Se o filme tem na ausência, no afastamento, motivos recorrentes, e constrói sua estrutura narrativa com base na distância espacial entre as duas interlocutoras, ampliada, de certo modo, pela reiteração - por parte da saudosa escrita materna- de pedidos de fotos e maiores informações a respeito da temporada norte-americana da filha, sobrepõe-se igualmente, à separação entre mãe e filha, a distância entre o universo caseiro, íntimo, de amigos e parentes, que povoam as histórias maternas, e as ruas, locais públicos, imagens impessoais que se sucedem na tela, e que parecem, elas mesmas, registradas quase sempre a certa distância.
A imagem sonora do filme se compõe, ela também, de um jogo de distâncias. De um lado, há uma série de trechos de cartas de uma mãe para uma filha, que se encontra ausente, distante, em outro continente, uma correspondência que é invariavelmente lida em off pela mesma voz feminina (que se sabe ser a da própria cineasta), mensagens epistolares intercaladas, de outro lado, pelos mais diversos ruídos de uma grande cidade. Por meio dessas cartas, somos informados sobre alguns eventos cotidianos das duas vidas – a da mãe, na Bélgica, e a da filha,
O filme parece se engendrar numa tensão entre dois registros distintos. O das cartas, bastantes pessoais, que informam sobre os acontecimentos da vida daquela que as escreveu, assim como também alguns aspectos da vida levada pela sua filha
Além da defasagem entre os registros sonoros e visuais, há também, entre essas imagens, uma diferença temporal. Se as imagens visuais se passam em dois dias, as imagens sonoras implicam uma passagem muito maior de tempo. Isso fica explícito na contagem que a mãe costuma fazer, nas cartas enviadas por ela, dos dias que separam a sua da última carta enviada pela filha (“há três dias que você não escreve” ou “já se passaram dez dias desde que recebi a sua última carta”). Uma defasagem complexificada pelo fato de o sujeito das cartas (a mãe) ser falado pela voz da filha, que parece se apropriar, assim, do texto epistolar não como ouvinte, mas como emissora. O que parece criar um tipo de curto-circuito numa comunicação epistolar que passa a se alimentar da defasagem entre voz e sujeito.
A narrativa epistolar do filme parece se mover, como a locução, num duplo descompasso. O dos registros ou “tons” que diferem nas imagens visuais e sonoras e o dos tempos díspares apresentados pelas cartas e pelas imagens da cidade. Como disse acima, as cartas se acham endereçadas a uma filha (elas sempre começam por “minha querida filha” ou “querida Chantal”) e as imagens visuais funcionam, a rigor, como uma espécie de resposta a essas cartas. Mas, por essas imagens, nós não sabemos nada sobre a autora. O filme parece assim se constituir sem um ponto de vista delimitável. O ponto de vista aí coincide com o das imagens-epistolares dessa filha ausente, sendo a sua não presença o próprio ponto de fuga das imagens visuais e sonoras.

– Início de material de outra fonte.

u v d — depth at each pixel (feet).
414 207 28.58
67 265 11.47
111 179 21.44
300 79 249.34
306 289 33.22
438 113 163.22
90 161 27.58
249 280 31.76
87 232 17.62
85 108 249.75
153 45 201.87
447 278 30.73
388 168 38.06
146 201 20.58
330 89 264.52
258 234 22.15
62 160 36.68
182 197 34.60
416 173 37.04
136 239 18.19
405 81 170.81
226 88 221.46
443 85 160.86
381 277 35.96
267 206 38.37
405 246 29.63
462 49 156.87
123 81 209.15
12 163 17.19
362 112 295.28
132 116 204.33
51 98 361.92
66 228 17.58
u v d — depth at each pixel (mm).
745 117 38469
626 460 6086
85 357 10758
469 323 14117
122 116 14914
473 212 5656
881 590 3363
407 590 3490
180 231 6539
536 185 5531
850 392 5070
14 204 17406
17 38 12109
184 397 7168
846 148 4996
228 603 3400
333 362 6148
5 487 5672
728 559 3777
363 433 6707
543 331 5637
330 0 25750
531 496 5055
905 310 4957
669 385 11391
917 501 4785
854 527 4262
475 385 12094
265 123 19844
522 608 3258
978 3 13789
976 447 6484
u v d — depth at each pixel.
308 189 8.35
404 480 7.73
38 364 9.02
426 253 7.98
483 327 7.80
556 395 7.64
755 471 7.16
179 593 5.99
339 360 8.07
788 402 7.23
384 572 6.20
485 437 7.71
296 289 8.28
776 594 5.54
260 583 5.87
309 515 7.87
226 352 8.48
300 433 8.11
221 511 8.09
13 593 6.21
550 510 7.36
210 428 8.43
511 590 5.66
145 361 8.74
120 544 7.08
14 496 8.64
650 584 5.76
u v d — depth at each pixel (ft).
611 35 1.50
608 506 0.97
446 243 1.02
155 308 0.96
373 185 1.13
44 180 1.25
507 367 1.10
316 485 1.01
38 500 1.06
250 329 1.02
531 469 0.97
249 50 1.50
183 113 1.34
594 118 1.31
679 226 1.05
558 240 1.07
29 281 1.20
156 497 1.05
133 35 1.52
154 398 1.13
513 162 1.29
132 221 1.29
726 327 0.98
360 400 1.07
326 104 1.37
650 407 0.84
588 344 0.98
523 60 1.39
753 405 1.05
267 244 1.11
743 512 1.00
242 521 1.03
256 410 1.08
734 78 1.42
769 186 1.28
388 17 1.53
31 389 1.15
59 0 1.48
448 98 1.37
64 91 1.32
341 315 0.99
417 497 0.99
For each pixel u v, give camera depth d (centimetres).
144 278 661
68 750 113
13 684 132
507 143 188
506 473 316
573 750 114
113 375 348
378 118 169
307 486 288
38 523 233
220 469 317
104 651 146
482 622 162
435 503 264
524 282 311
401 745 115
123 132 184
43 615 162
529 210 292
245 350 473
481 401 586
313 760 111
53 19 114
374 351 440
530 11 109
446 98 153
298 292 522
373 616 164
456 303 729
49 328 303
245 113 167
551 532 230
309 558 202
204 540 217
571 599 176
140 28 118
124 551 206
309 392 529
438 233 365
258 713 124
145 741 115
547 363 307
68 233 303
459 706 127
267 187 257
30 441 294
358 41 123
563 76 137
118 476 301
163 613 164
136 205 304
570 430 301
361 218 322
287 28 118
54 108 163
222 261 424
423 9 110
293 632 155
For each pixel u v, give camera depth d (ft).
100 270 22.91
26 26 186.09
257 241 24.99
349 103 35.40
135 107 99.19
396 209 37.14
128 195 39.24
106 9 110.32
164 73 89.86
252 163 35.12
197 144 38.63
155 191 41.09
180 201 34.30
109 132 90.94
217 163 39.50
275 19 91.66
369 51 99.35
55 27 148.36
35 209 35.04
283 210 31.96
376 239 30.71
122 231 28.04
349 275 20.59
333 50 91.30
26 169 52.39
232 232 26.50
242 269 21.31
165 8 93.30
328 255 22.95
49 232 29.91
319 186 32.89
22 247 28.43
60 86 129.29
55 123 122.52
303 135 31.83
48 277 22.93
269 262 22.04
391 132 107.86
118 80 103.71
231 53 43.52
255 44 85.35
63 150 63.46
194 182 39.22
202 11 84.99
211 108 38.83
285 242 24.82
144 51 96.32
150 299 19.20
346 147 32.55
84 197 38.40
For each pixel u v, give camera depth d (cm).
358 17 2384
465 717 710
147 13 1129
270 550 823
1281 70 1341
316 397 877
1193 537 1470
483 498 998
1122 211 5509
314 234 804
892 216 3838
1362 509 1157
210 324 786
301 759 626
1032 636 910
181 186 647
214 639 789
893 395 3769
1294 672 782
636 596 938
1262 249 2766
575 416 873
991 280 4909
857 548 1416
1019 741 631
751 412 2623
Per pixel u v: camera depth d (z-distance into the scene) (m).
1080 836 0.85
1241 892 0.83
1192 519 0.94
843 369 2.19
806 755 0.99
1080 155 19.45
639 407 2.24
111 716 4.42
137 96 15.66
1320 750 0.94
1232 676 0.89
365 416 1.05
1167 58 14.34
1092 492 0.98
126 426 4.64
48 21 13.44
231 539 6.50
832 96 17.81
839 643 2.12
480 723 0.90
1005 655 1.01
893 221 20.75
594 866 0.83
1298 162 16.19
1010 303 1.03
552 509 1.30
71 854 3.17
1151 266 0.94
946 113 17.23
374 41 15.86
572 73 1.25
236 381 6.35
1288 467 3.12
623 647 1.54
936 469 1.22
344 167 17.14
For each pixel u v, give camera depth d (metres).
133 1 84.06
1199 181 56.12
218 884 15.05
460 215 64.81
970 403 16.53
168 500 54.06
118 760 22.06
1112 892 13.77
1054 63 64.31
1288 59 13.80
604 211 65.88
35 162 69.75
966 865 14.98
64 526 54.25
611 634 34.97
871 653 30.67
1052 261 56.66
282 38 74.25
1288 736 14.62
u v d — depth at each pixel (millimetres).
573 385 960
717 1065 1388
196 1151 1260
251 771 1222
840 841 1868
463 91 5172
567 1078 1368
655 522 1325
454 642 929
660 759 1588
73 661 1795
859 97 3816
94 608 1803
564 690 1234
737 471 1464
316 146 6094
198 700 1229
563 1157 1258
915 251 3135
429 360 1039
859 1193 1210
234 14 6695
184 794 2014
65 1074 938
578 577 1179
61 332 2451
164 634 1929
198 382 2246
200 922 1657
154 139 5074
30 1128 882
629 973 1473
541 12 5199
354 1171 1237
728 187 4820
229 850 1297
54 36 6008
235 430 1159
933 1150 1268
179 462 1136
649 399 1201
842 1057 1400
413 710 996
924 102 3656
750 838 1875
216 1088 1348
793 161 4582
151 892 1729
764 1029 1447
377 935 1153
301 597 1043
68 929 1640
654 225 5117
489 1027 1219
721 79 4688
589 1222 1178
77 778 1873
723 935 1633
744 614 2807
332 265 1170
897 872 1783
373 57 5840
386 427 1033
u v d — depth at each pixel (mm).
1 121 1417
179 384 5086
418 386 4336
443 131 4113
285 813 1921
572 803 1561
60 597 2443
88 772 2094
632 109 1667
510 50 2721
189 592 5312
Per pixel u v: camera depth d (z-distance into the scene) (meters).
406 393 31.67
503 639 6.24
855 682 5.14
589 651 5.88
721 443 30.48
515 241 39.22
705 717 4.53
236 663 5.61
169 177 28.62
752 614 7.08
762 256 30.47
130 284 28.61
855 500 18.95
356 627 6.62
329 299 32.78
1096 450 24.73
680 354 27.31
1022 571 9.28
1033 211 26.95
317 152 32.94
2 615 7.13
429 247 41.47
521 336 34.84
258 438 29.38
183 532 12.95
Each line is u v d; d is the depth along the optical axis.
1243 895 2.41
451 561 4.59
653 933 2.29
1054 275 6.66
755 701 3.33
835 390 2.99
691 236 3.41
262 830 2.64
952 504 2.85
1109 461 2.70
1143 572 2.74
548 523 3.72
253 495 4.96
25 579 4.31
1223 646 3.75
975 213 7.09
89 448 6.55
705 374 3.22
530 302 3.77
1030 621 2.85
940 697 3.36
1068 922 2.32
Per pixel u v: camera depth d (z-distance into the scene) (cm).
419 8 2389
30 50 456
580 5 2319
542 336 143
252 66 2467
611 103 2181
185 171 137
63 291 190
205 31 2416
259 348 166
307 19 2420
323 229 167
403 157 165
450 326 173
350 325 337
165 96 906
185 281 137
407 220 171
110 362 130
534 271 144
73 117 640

A meu ver, essa não delimitação de um ponto de vista é algo recorrente nos filmes de Akerman. Um exemplo é D`Est, de 1993, fita realizada duas décadas depois de News from Home, na qual a diretora faz uma espécie de retrato da União Soviética. Nela não temos, como seria talvez o esperável, ‘cartões postais’ ou quaisquer componentes que delimitem claramente aspectos típicos ou recorrentes da região. Ao contrário, temos, por exemplo, uma multidão, um pouco dispersa, que olha alguma coisa que nós não podemos ver. Vemos apenas homens e mulheres parados, sem qualquer expressividade que revele o que eles olham. Eles podem estar simplesmente esperando alguma coisa ou de fato vendo algo específico.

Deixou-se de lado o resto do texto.